The theme of unleashing a giant monster on an unsuspecting city, I thought to myself, seems to closely parallel unleashing a new rector on a parish. Without thinking about it, a rector can stomp all over a parish, knocking down programs, destroying long held traditions at the drop of a hat. I think “Godzilla” should be required viewing for all clergy. If you employ the city as a metaphor for the parish, the message is simple – don’t treat the church this way!

Monsters have captured our attention for years. As children, perhaps we believed monsters hid under our beds or in our closets. In our family’s home, sometimes we play a game called “monster” where I become the monster and chase children around the house. As adults, we know that while the monsters of our childhood were mostly confined to our imaginations, in our own adult life we struggle with monsters of a different sort, that seem often more real: addiction, disappointment, failure, depression. 

It seems that much of our adulthood is spent in conflict with these monsters, and often we are lulled into believing that if we work hard enough, if we make enough money, or attain an adequate level of success and prestige, the monsters will magically all go away. 

But we don’t defeat the monsters of our adult lives by engaging in conflict and struggle with them. Rather it seems that the best way to engage our inner monster is to befriend it. To shine a light on it with reverence and gentleness. 

The author of 1 Peter this morning writes that we need to always be ready to make an account for the hope that is within us. It is a compelling verse, because I believe the author is speaking not just about the hope that our faith offers us, but also the hope that even those things of which we have no control – the chaos, the monsters, that they also have something to teach us. The hope that even in the monstrous, God is uniquely present. 
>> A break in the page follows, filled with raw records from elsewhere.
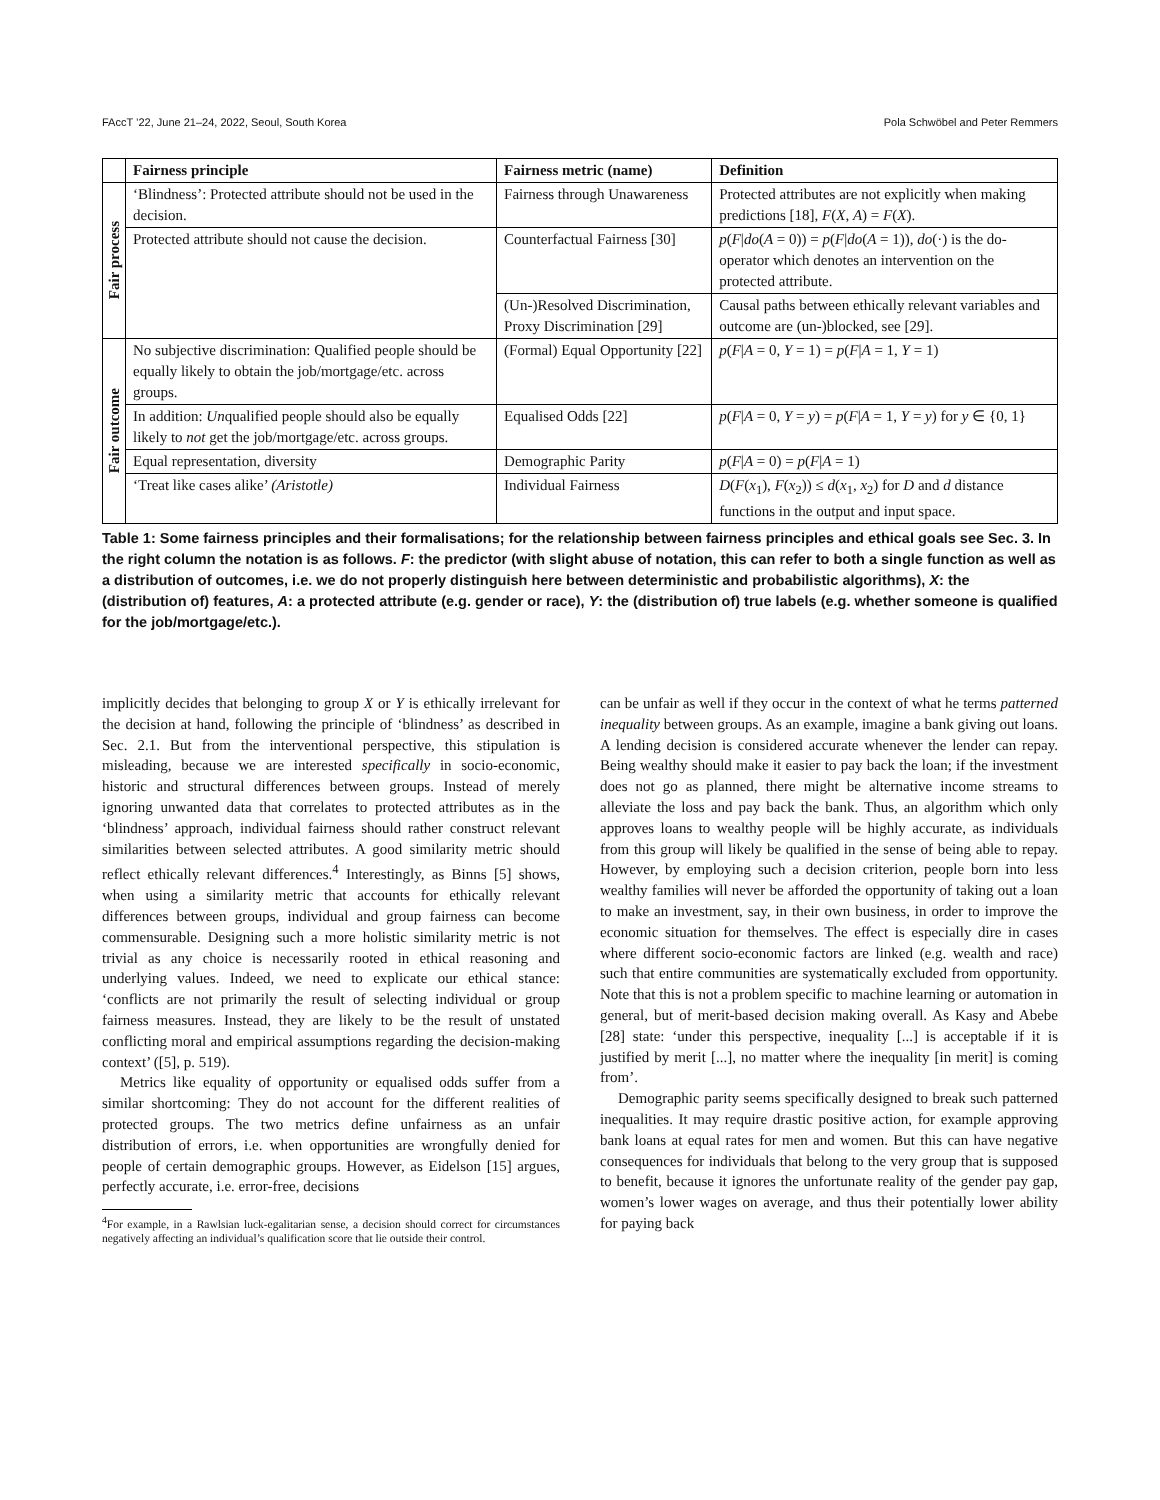FAccT ’22, June 21–24, 2022, Seoul, South Korea Pola Schwöbel and Peter Remmers
| | Fairness principle | Fairness metric (name) | Definition |
| --- | --- | --- | --- |
| Fair process | ‘Blindness’: Protected attribute should not be used in the decision. | Fairness through Unawareness | Protected attributes are not explicitly when making predictions [18], F ( X , A ) = F ( X ). |
| | Protected attribute should not cause the decision. | Counterfactual Fairness [30] | p ( F / do ( A = 0)) = p ( F / do ( A = 1)), do (·) is the do-operator which denotes an intervention on the protected attribute. |
| | | (Un-)Resolved Discrimination, Proxy Discrimination [29] | Causal paths between ethically relevant variables and outcome are (un-)blocked, see [29]. |
| Fair outcome | No subjective discrimination: Qualified people should be equally likely to obtain the job/mortgage/etc. across groups. | (Formal) Equal Opportunity [22] | p ( F / A = 0, Y = 1) = p ( F / A = 1, Y = 1) |
| | In addition: Un qualified people should also be equally likely to not get the job/mortgage/etc. across groups. | Equalised Odds [22] | p ( F / A = 0, Y = y ) = p ( F / A = 1, Y = y ) for y ∈ {0, 1} |
| | Equal representation, diversity | Demographic Parity | p ( F / A = 0) = p ( F / A = 1) |
| | ‘Treat like cases alike’ (Aristotle) | Individual Fairness | D ( F ( x<sub>1</sub>), F ( x<sub>2</sub>)) ≤ d ( x<sub>1</sub>, x<sub>2</sub>) for D and d distance functions in the output and input space. |
Table 1: Some fairness principles and their formalisations; for the relationship between fairness principles and ethical goals see Sec. 3. In the right column the notation is as follows. F: the predictor (with slight abuse of notation, this can refer to both a single function as well as a distribution of outcomes, i.e. we do not properly distinguish here between deterministic and probabilistic algorithms), X: the (distribution of) features, A: a protected attribute (e.g. gender or race), Y: the (distribution of) true labels (e.g. whether someone is qualified for the job/mortgage/etc.).
implicitly decides that belonging to group X or Y is ethically irrelevant for the decision at hand, following the principle of ‘blindness’ as described in Sec. 2.1. But from the interventional perspective, this stipulation is misleading, because we are interested specifically in socio-economic, historic and structural differences between groups. Instead of merely ignoring unwanted data that correlates to protected attributes as in the ‘blindness’ approach, individual fairness should rather construct relevant similarities between selected attributes. A good similarity metric should reflect ethically relevant differences.<sup>4</sup> Interestingly, as Binns [5] shows, when using a similarity metric that accounts for ethically relevant differences between groups, individual and group fairness can become commensurable. Designing such a more holistic similarity metric is not trivial as any choice is necessarily rooted in ethical reasoning and underlying values. Indeed, we need to explicate our ethical stance: ‘conflicts are not primarily the result of selecting individual or group fairness measures. Instead, they are likely to be the result of unstated conflicting moral and empirical assumptions regarding the decision-making context’ ([5], p. 519).
Metrics like equality of opportunity or equalised odds suffer from a similar shortcoming: They do not account for the different realities of protected groups. The two metrics define unfairness as an unfair distribution of errors, i.e. when opportunities are wrongfully denied for people of certain demographic groups. However, as Eidelson [15] argues, perfectly accurate, i.e. error-free, decisions
<sup>4</sup> For example, in a Rawlsian luck-egalitarian sense, a decision should correct for circumstances negatively affecting an individual’s qualification score that lie outside their control.
can be unfair as well if they occur in the context of what he terms patterned inequality between groups. As an example, imagine a bank giving out loans. A lending decision is considered accurate whenever the lender can repay. Being wealthy should make it easier to pay back the loan; if the investment does not go as planned, there might be alternative income streams to alleviate the loss and pay back the bank. Thus, an algorithm which only approves loans to wealthy people will be highly accurate, as individuals from this group will likely be qualified in the sense of being able to repay. However, by employing such a decision criterion, people born into less wealthy families will never be afforded the opportunity of taking out a loan to make an investment, say, in their own business, in order to improve the economic situation for themselves. The effect is especially dire in cases where different socio-economic factors are linked (e.g. wealth and race) such that entire communities are systematically excluded from opportunity. Note that this is not a problem specific to machine learning or automation in general, but of merit-based decision making overall. As Kasy and Abebe [28] state: ‘under this perspective, inequality [...] is acceptable if it is justified by merit [...], no matter where the inequality [in merit] is coming from’.
Demographic parity seems specifically designed to break such patterned inequalities. It may require drastic positive action, for example approving bank loans at equal rates for men and women. But this can have negative consequences for individuals that belong to the very group that is supposed to benefit, because it ignores the unfortunate reality of the gender pay gap, women’s lower wages on average, and thus their potentially lower ability for paying back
If God is present in the chaos, in the monstrous, then what does that say about the Kingdom of God? Perhaps it is a reminder to us that the kingdom of God is not about getting away from our problems, hiding from our monsters, but realizing that God is totally present and supporting us through them? A “monster friendly” theology might invite us to look into the eyes of whatever monster terrifies us most with the hope that is within us, and through that hope, we discover we are actually seeing the eyes of God. Roman Catholic priest and author Thomas Keating writes about the theological worth of monsters, declaring that the kingdom of God “consists in finding God in our disappointments, failures, problems, and even our inability to rid ourselves of our vices.” If your life is imperfect, as mine is, perhaps these words offer much hope to you, as they do me. They offer me a new set of eyes to help me to see the monster for what it really is – something beautiful, something wonderful – God - in clever disguise. AMEN.